Участковый пошел следом за ней, не дожидаясь приглашения.
Они вошли в чистую, бедную комнату.
На полу — домотканые половики. Круглый стол накрыт вышитой болгарским крестом белой скатертью. В красном углу — три скромные иконки, украшенные бумажными цветами.
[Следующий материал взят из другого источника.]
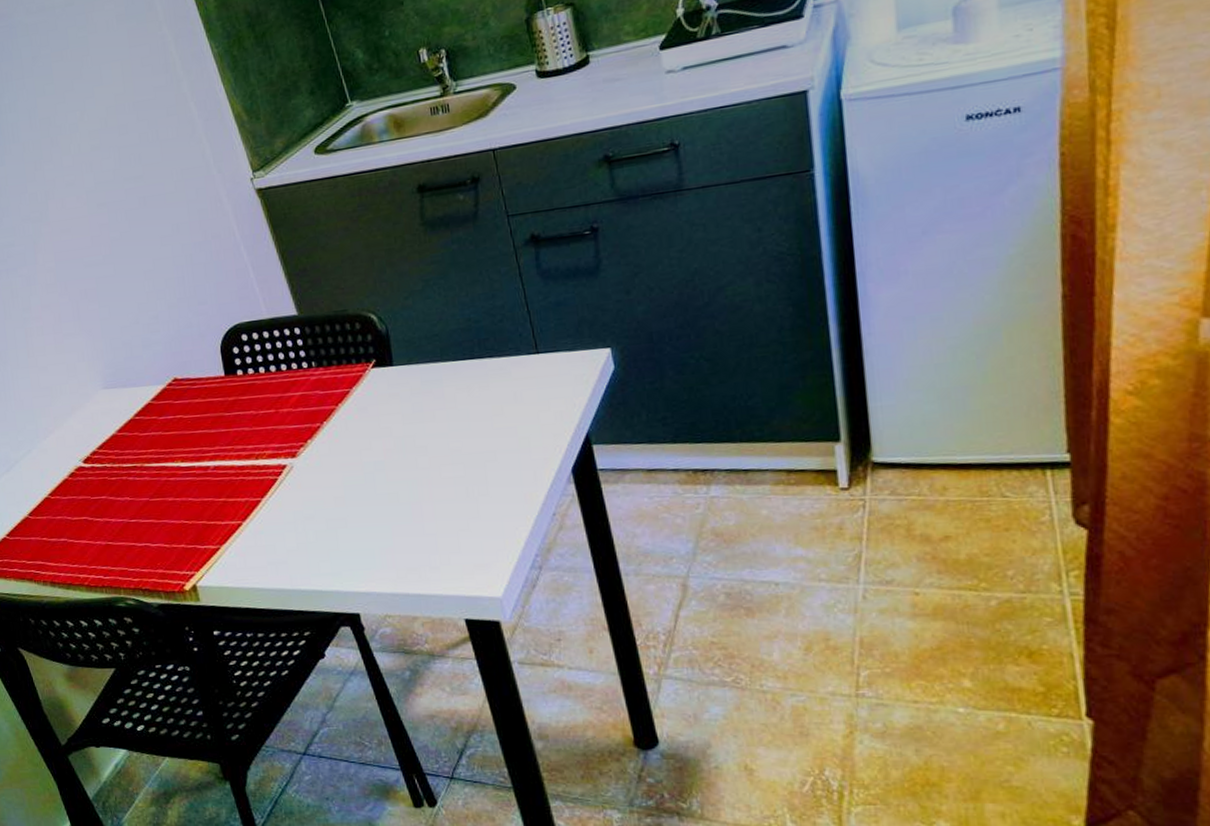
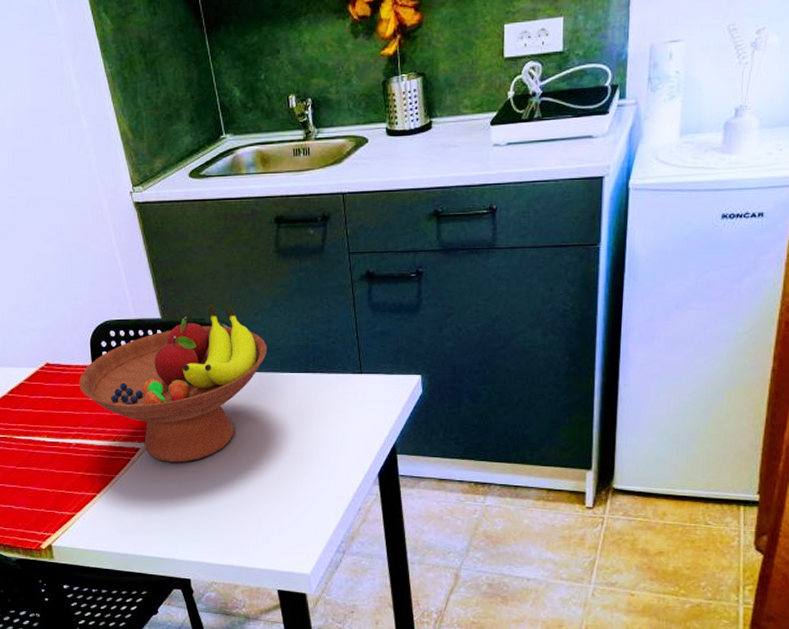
fruit bowl: none [211,290,423,479] -> present [79,304,267,463]

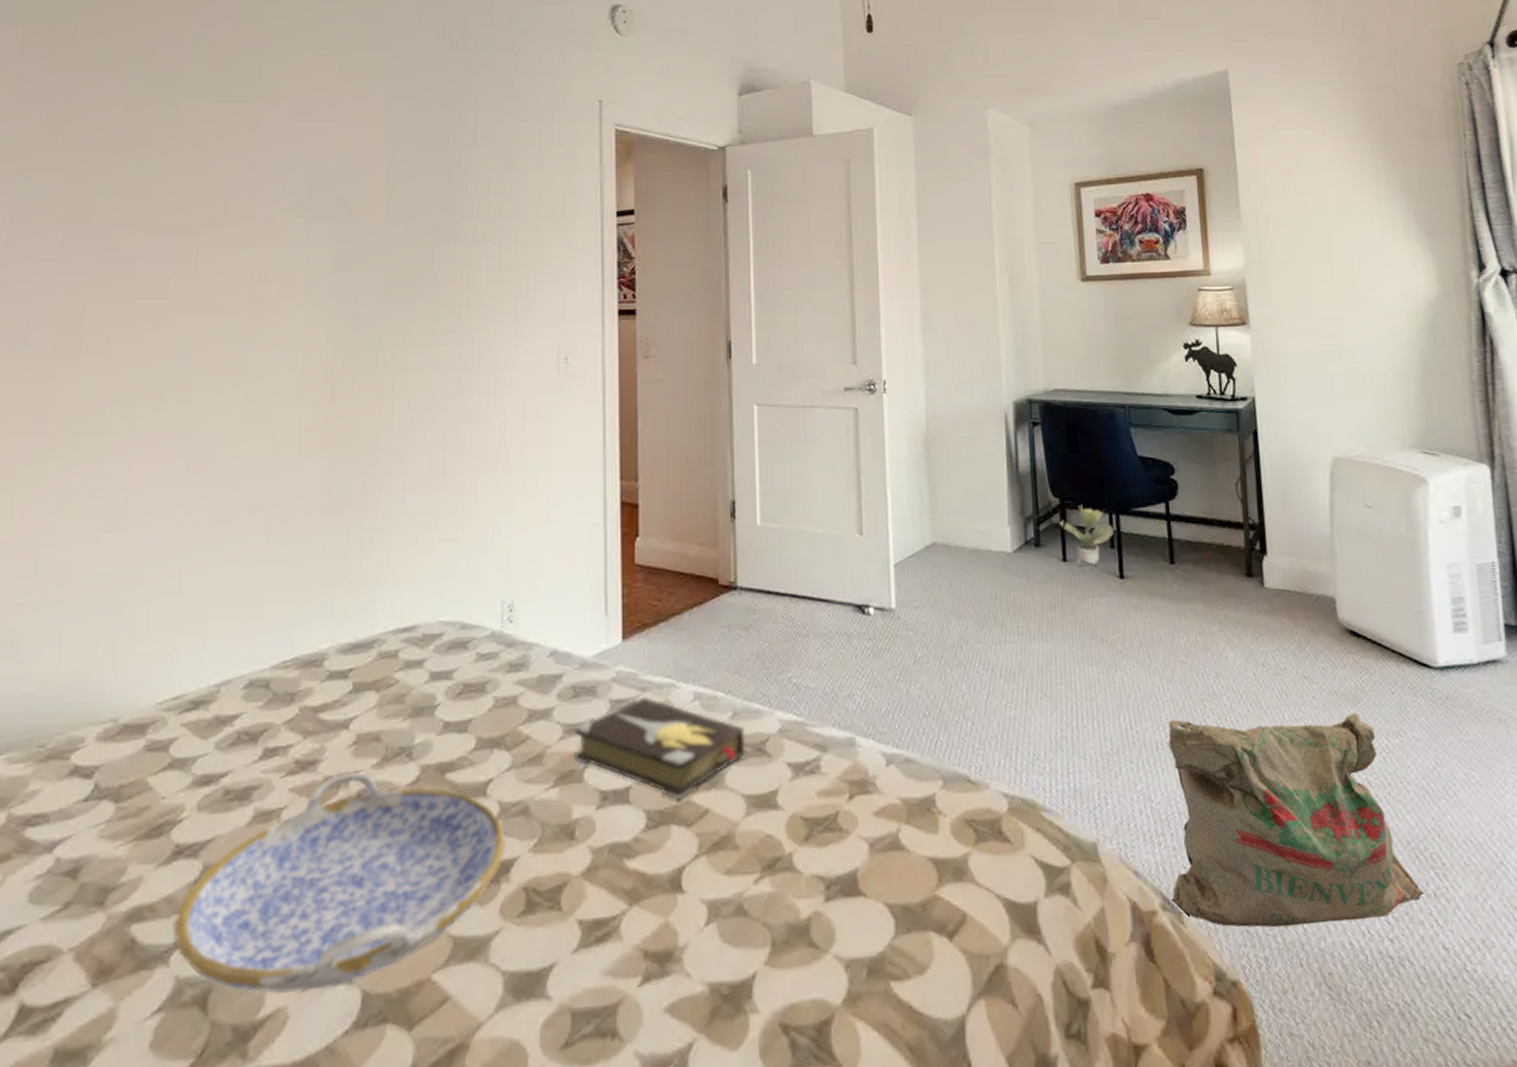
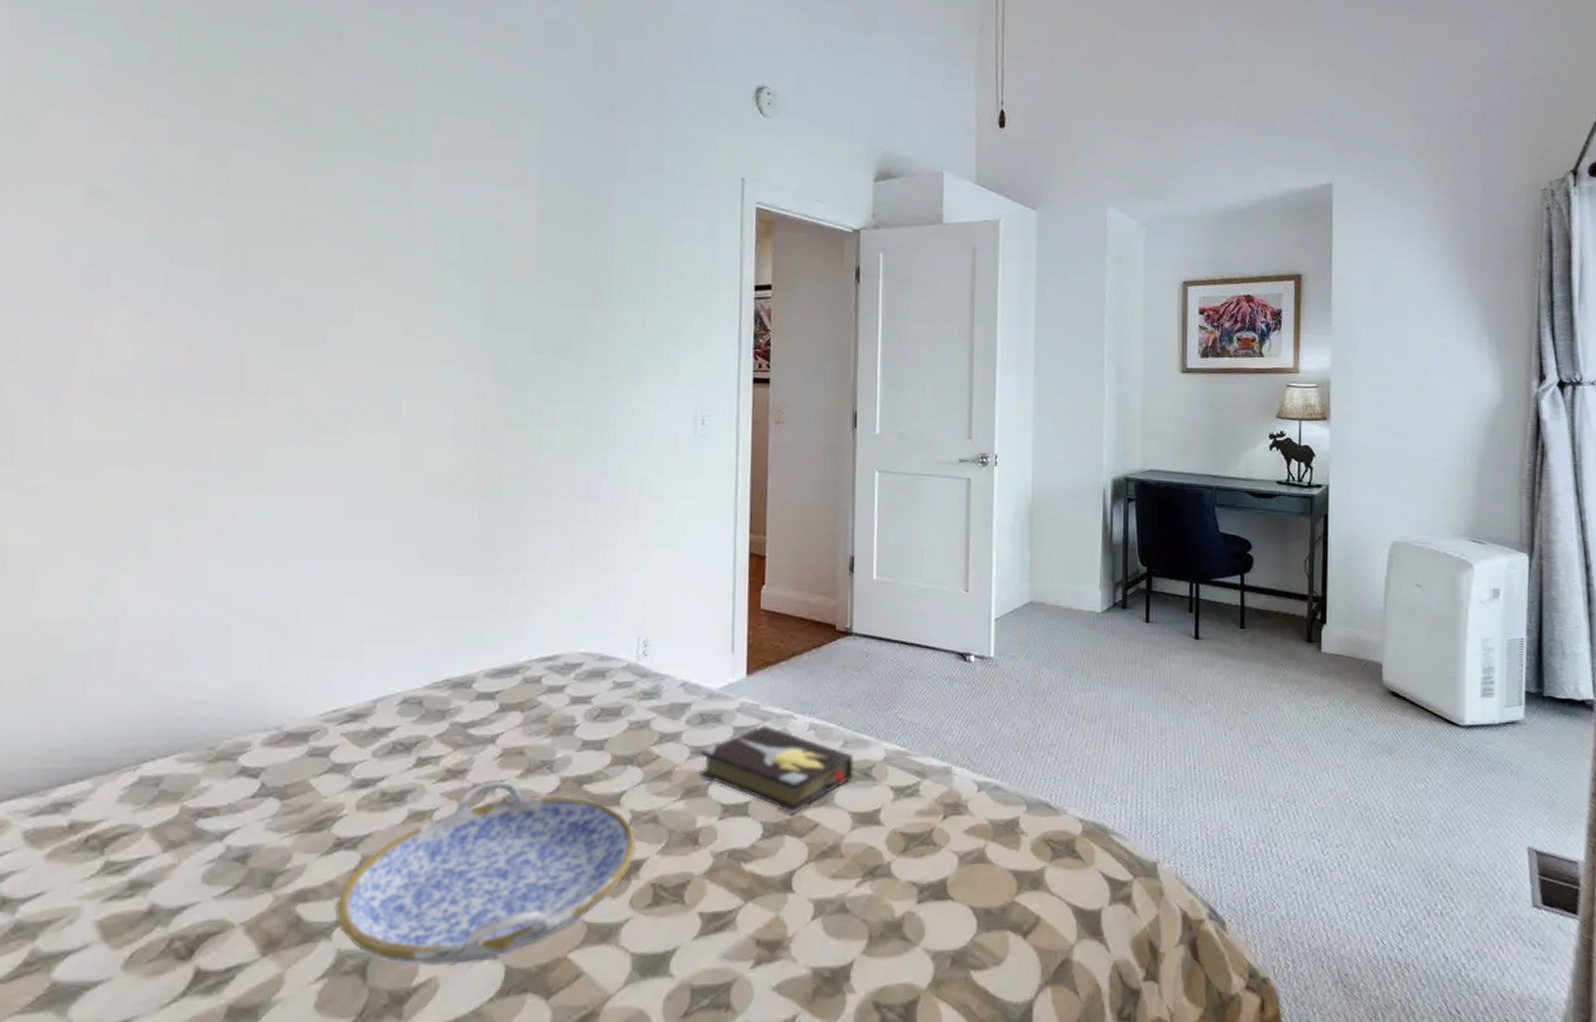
potted plant: present [1058,505,1113,566] -> none [1144,574,1193,627]
bag: present [1168,712,1425,928] -> none [1217,761,1433,937]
На комоде — вышитая салфетка, рамочка с фотографией молодого парня.
Кудрявые волосы, дурашливая улыбка, сдвинутая на затылок кепка.
Ничего общего с той фотографией, которую показывали Николаю «коллеги».
— Кто это? — спросил участковый, взяв фотографию в руки.
— Коденька, сыночек мой, — всхлипнула старуха. — Кровиночка моя… семь лет уже, как умер…
— Точно? — переспросил Николай и понял ужасную бестактность своего вопроса.
Женщина взглянула на него молча, испуганно — и вдруг пошла к дверям.
Участковый шел следом, боясь хоть звуком нарушить молчание.
Она вышла из дома, потом на улицу и, не оборачиваясь, пошла к краю поселка. Николай закрыл за собой калитку и пошел за сгорбленной женщиной, уже догадываясь, куда она направляется.